Well, there could be many more use cases where GenAI tools are helping DevOps teams. But all this is not as easy as it sounds. While organisations define their AI roadmap and approve on required investments, practising and using GenAI tools on a day to day basis (by all the DevOps teams) is a cultural change that takes some time. Teams need to learn the art of prompting, that is asking the right question to the GenAI tool, which is possible by providing the right context. As teams get trained on this new mode of working, they slowly enable themselves to leverage the benefits. Like, integrating the respective GenAI tool in their respective area of need and then practising it daily to achieve results. There are multi-fold benefits like increased developer productivity, faster deployments, quick remediation, and preventive analysis. If DevOps is all about collaborative teams using integrated and optimized processes—GenAI adds power to these methodologies.
Future adoption of GenAI
While GenAI tools assist us with our DevOps tasks, it also is learning. The adoption of GenAI tools will for sure increase this decade and gradually, it will become a common practice. Teams will continue to practice DevOps to expedite processes like building and updating code and pipelines, implementing security principles, analyzing, and predicting issues, fixing issues quickly, and so on, but it will all be done with the help of GenAI tools.
To summarize, GenAI tools and DevOps teams will complement each other. There was a point when automation used to fuel DevOps (it will still continue as well), but now GenAI has taken the front seat.
GenAI empowers DevOps teams to:
- Deliver code faster: GenAI tools not only help experienced developers generate and update code faster, they also enable newcomers to understand the code more quickly, making the learning curves smaller. With the auto-generation of boilerplate codes, teams can generate modules, and even entire projects, much quicker.
- Enhance CI/CD pipelines: There is always room for improvements. As we continue building CI/CD pipelines, we are always on the lookout for quick reviews and suggestions. These GenAI tools help teams with quick peer reviews, suggest techniques for optimized code, and flags security vulnerabilities.
- Improve and enhance infrastructure management: GenAI tools now assist teams in building new infrastructure with existing templates, thus saving manual efforts.
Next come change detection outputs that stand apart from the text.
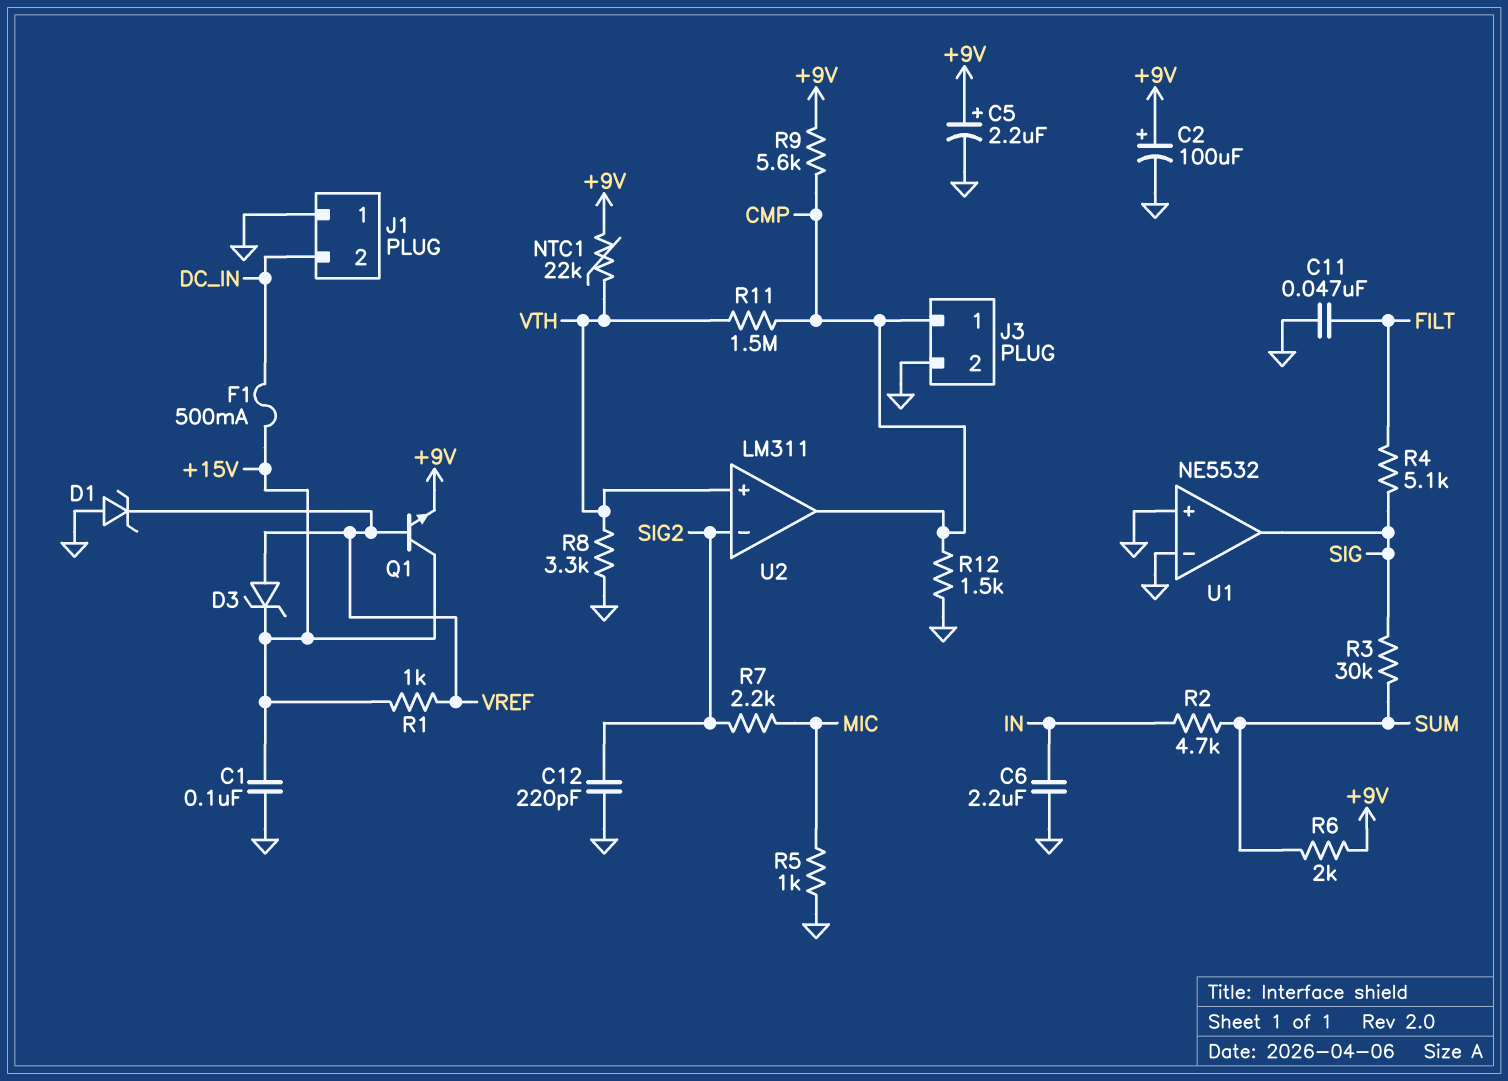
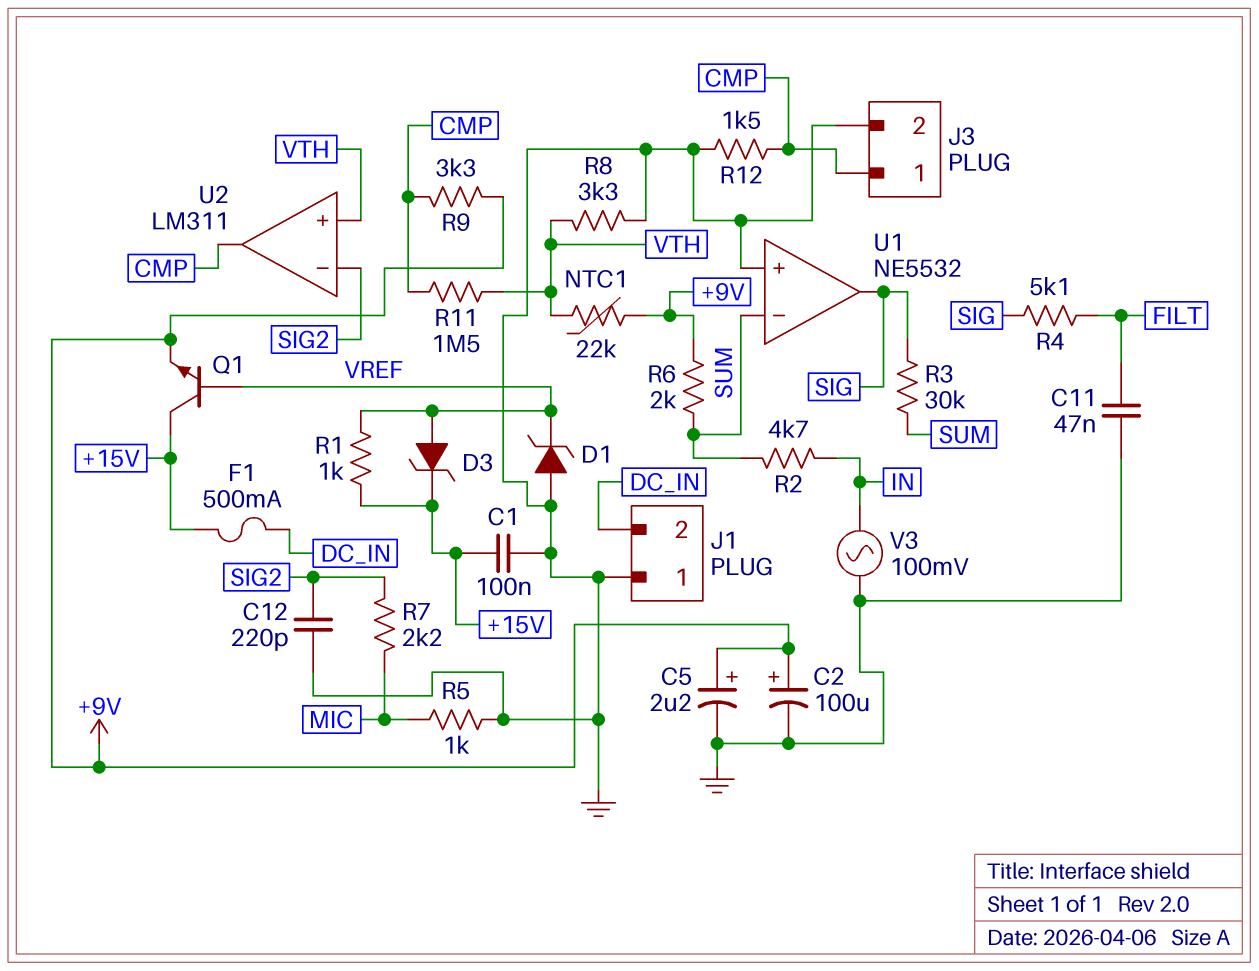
C6: 2.2uF (GND, IN) -> none
R9: 5.6k (+9V, CMP) -> 3.3k (+9V, CMP)
U1 pin in-: GND -> SUM
V3: none -> AC 100mV (GND, IN)

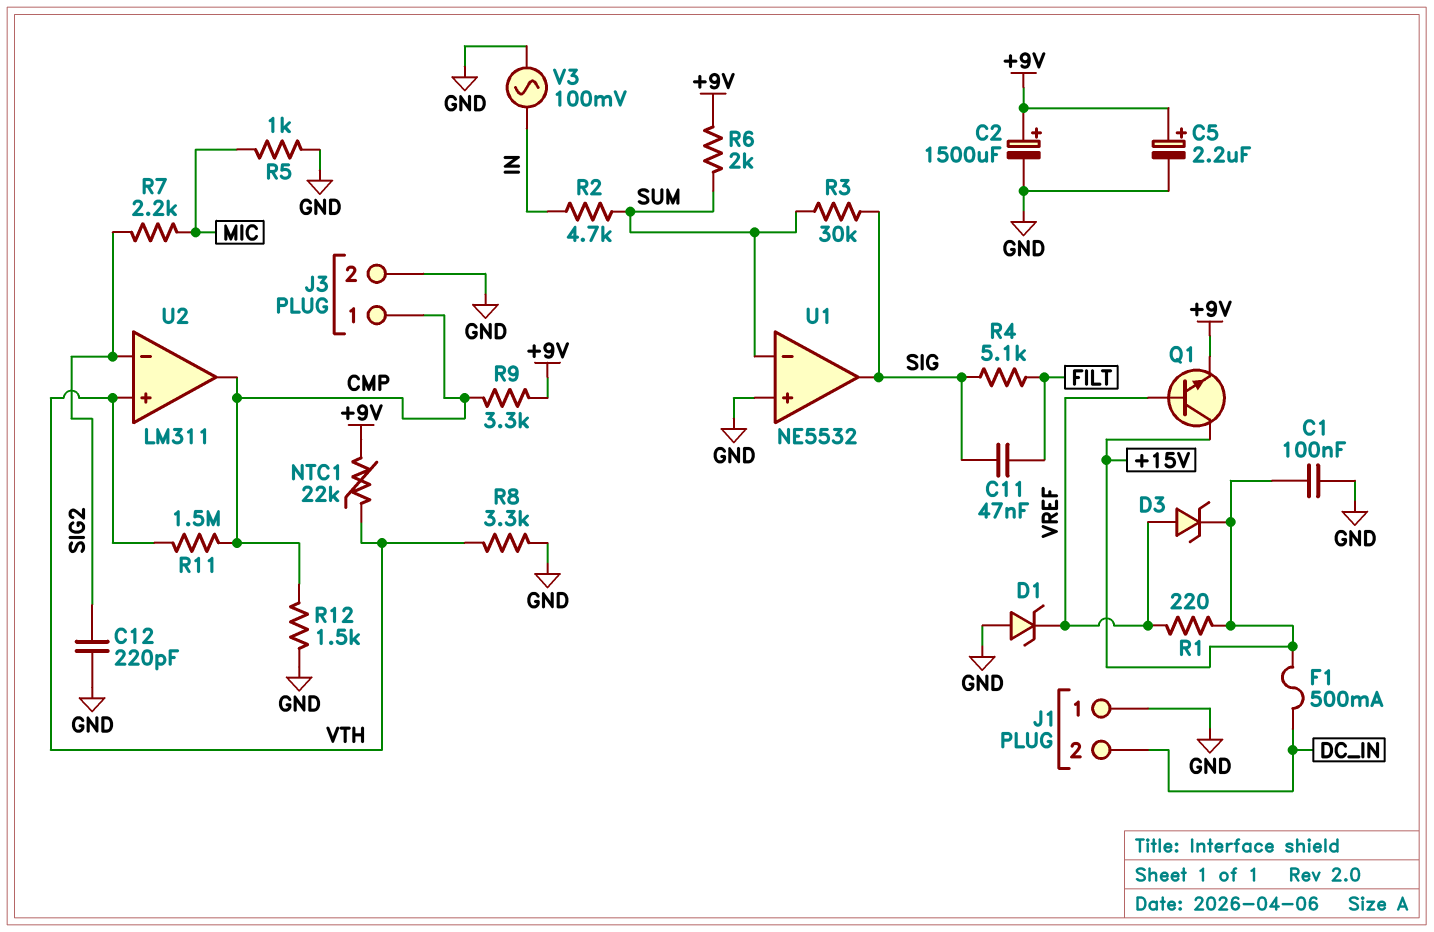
C2: 100uF (plus +9V, minus GND) -> 1500uF (plus +9V, minus GND)
C11: 47nF (FILT, GND) -> 47nF (FILT, SIG)
R1: 1k (+15V, VREF) -> 220 (+15V, VREF)

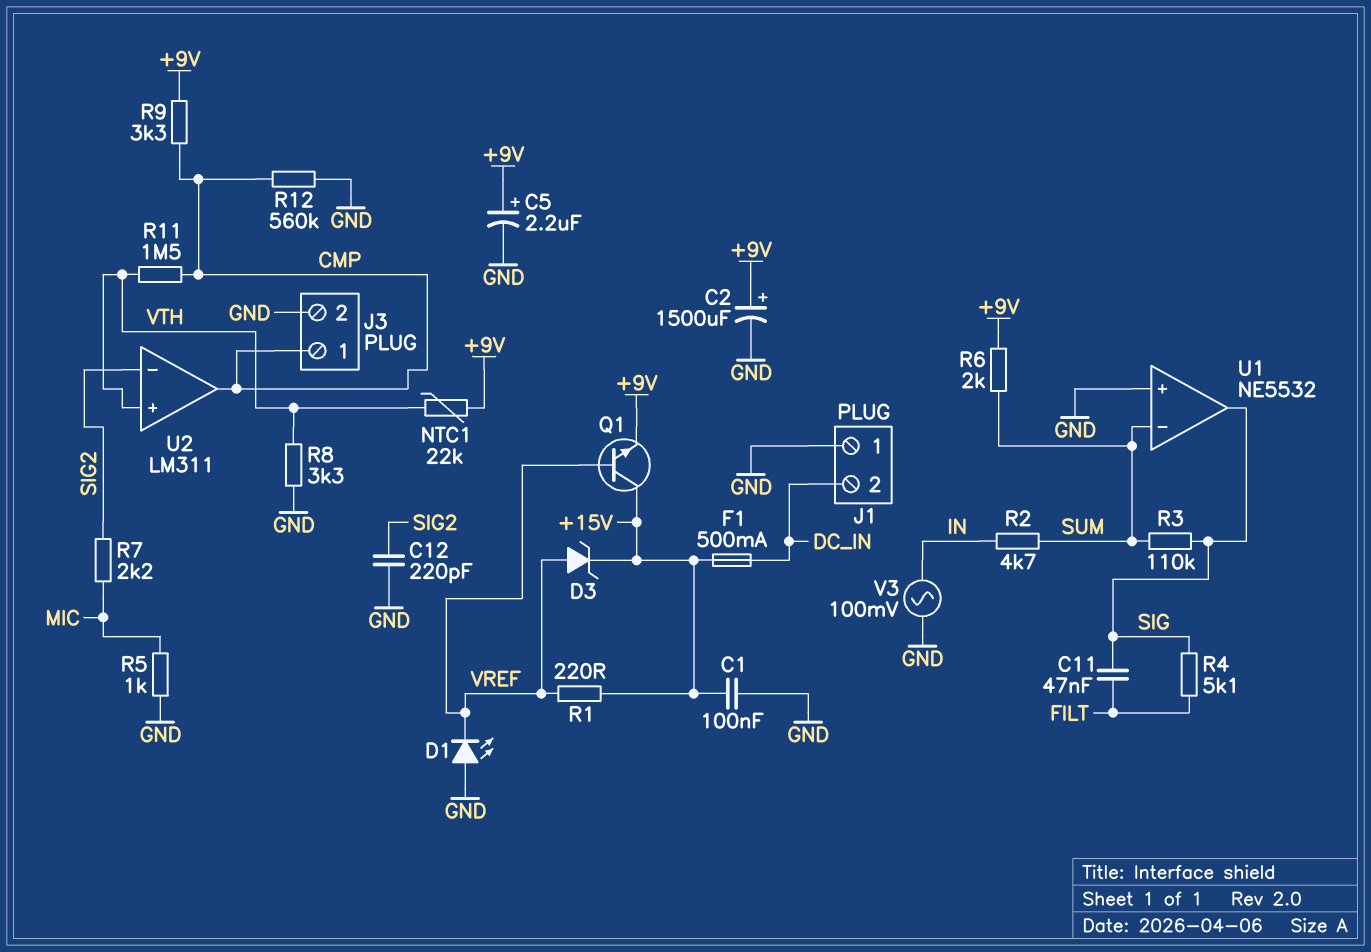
D1: zener (A GND, K VREF) -> LED (A GND, K VREF)
R3: 30k (SIG, SUM) -> 110k (SIG, SUM)
R12: 1.5k (CMP, GND) -> 560k (CMP, GND)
Not only this, it also helps teams with learning logs and predicting any potential failures that may occur ahead.
- Enhance collaboration and collaboration: GenAI tools or AI-copilots are wonderful assistants for generating meeting notes, tracking and suggesting training and development plans, and also updating documentation.
The GenAI journey is only beginning. I look forward to seeing the day when it’s in full swing. For now, we need to understand its relevance and its power in the DevOps world and leverage it wisely!